My entire Twitter feed turned into pure, 100-percent anti-Cardinals vitriol. There’s no sense posting any of the tweets. They basically fell into these general categories: a) I hate the Cardinals b) the Cardinals suck c) Cardinals fans suck d) the Cardinals and their fans are pieces of fecal matter. There were also plenty of tweets accusing the Cardinals of institutional racism, which serves as another reminder perhaps the 140-character microblog service isn’t all it’s cracked up to be, despite our reliance on it.
At one point I decided to ask: why are the Cardinals subject of such unabashed hatred? Admittedly I’ve been bitter toward the Cards since they embarrassed my Tigers in the 2006 World Series, but the growing anti-St. Louis sentiment by sports fans is strange. Some of the vitriol could simply be trolling, but it seemed a little too widespread to be only that.
The most typical response to my query centered around the theory in the national media that St. Louis is home to the “best fans in baseball,” and as we know any time the national media start hammering home a point there will be backlash. Fittingly a parody Twitter account @BestFansStLouis picks into the darker side of St. Louis fandom. As you’d expect, St. Louis fans are just like everybody else, so painting them with the wide brush of the “best” label is probably a little foolish.
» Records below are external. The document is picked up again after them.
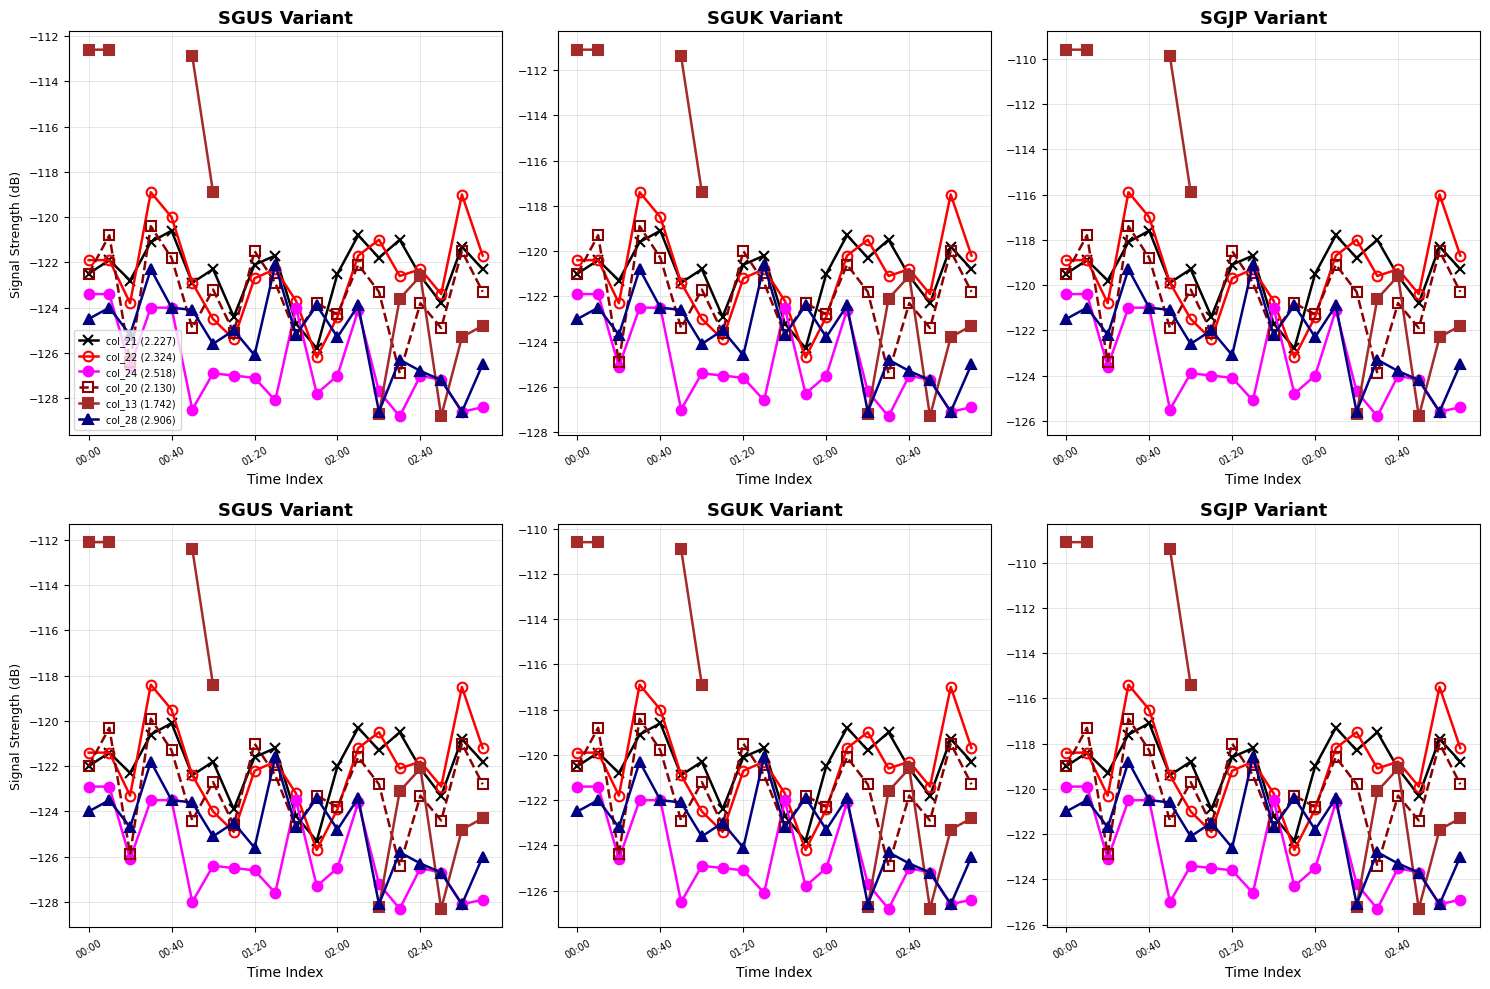

Is this an area chart (filled region under the line)?

No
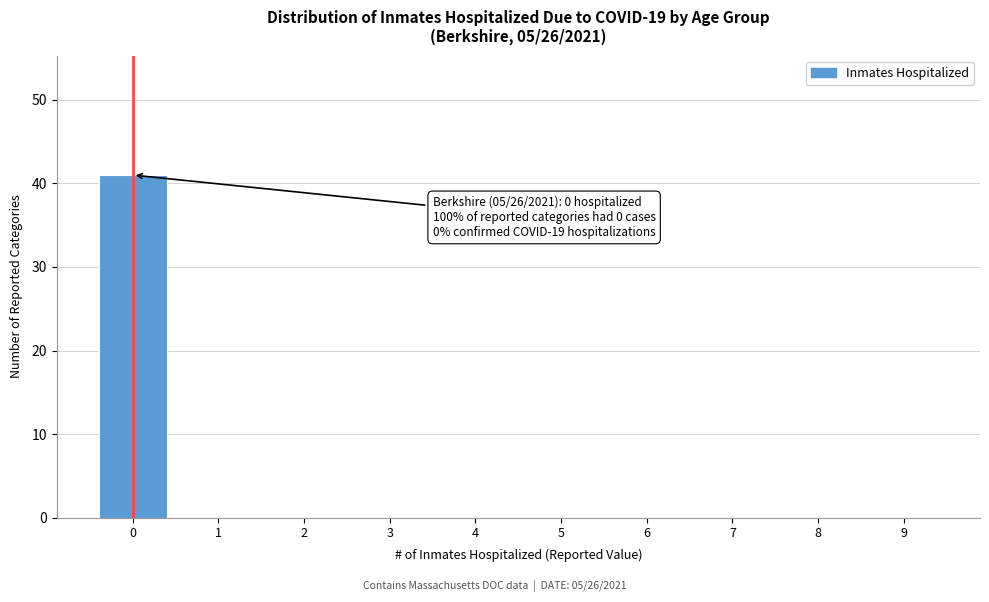

Reading left to right, list all the values displayed in this chart.

0=41	1=0	2=0	3=0	4=0	5=0	6=0	7=0	8=0	9=0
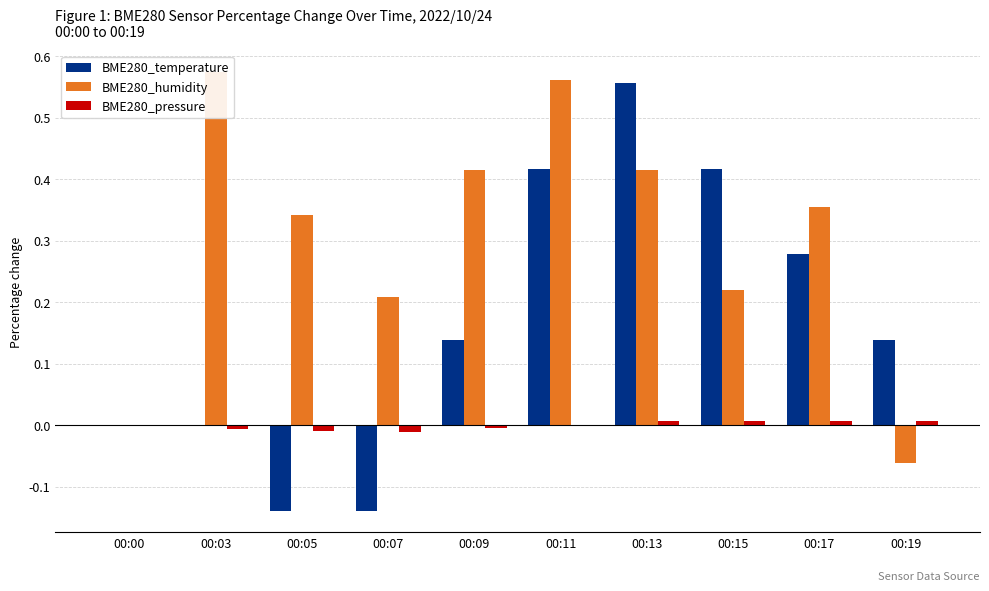

What is the average value of the BME280_humidity series?

0.3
Is that really it, though? Is the”Best Fans” tag is a reason to loathe the Cardinals? Have we all become so cynical and twisted that a team having lots of loyal fans, independent of the “best” label, is a reason for loathing? (I emailed a Cardinals friend and he said he’s only noticed the “hate” the last two Octobers. He said all the fans he knows HATE the “best fans” label.)
It has to be more than that. If anything, it’s typical sports jealously of successful teams. Without the Yankees in the playoffs, fans need a team to root against, meaning the Cardinals have joined their place at the table alongside the likes of the Patriots, the Heat and Duke basketball.
Friday’s NLCS Game 1 against the Dodgers at Busch Stadium will represent the 22nd postseason series by the Cardinals since 2000. During that span they’ve played in three World Series, winning twice. So in that regard, yes, people might be tired of seeing them seemingly each and every October. Familiarity often breeds contempt in sports.
Still, few baseball fans wouldn’t be envious of the Cardinals organization. Look no further than this season where homegrown arms like Michael Wacha, Shelby Miller, Lance Lynn and Trevor Rosenthal all played key roles. Take the production-line farm system that brings up useful bats like Matt Carpenter and Matt Adams year-after-year. Most baseball fans would be happy to have a team like this, churning out winners with mostly players the organization developed. Figure on plenty of “model organization” stories about St. Louis in the next week, which will likely only end up producing more anti-Cardinals contempt than respect.
Chances are as the NLCS progresses almost everyone on Twitter without direct rooting interests will pull for Yasiel Puig, Hanley Ramirez, Clayton Kershaw and the Dodgers. Strike that, everyone outside of Cardinals fans (and Giants fans) will be pulling for the Dodgers.
So in a weird way, congratulations are in order for the Cards and their fans. The club’s sustained level of success places them in the pantheon of team’s America loves to hate. Don’t worry about the haters, Cardinals fans, you’ve got the rings and they probably don’t.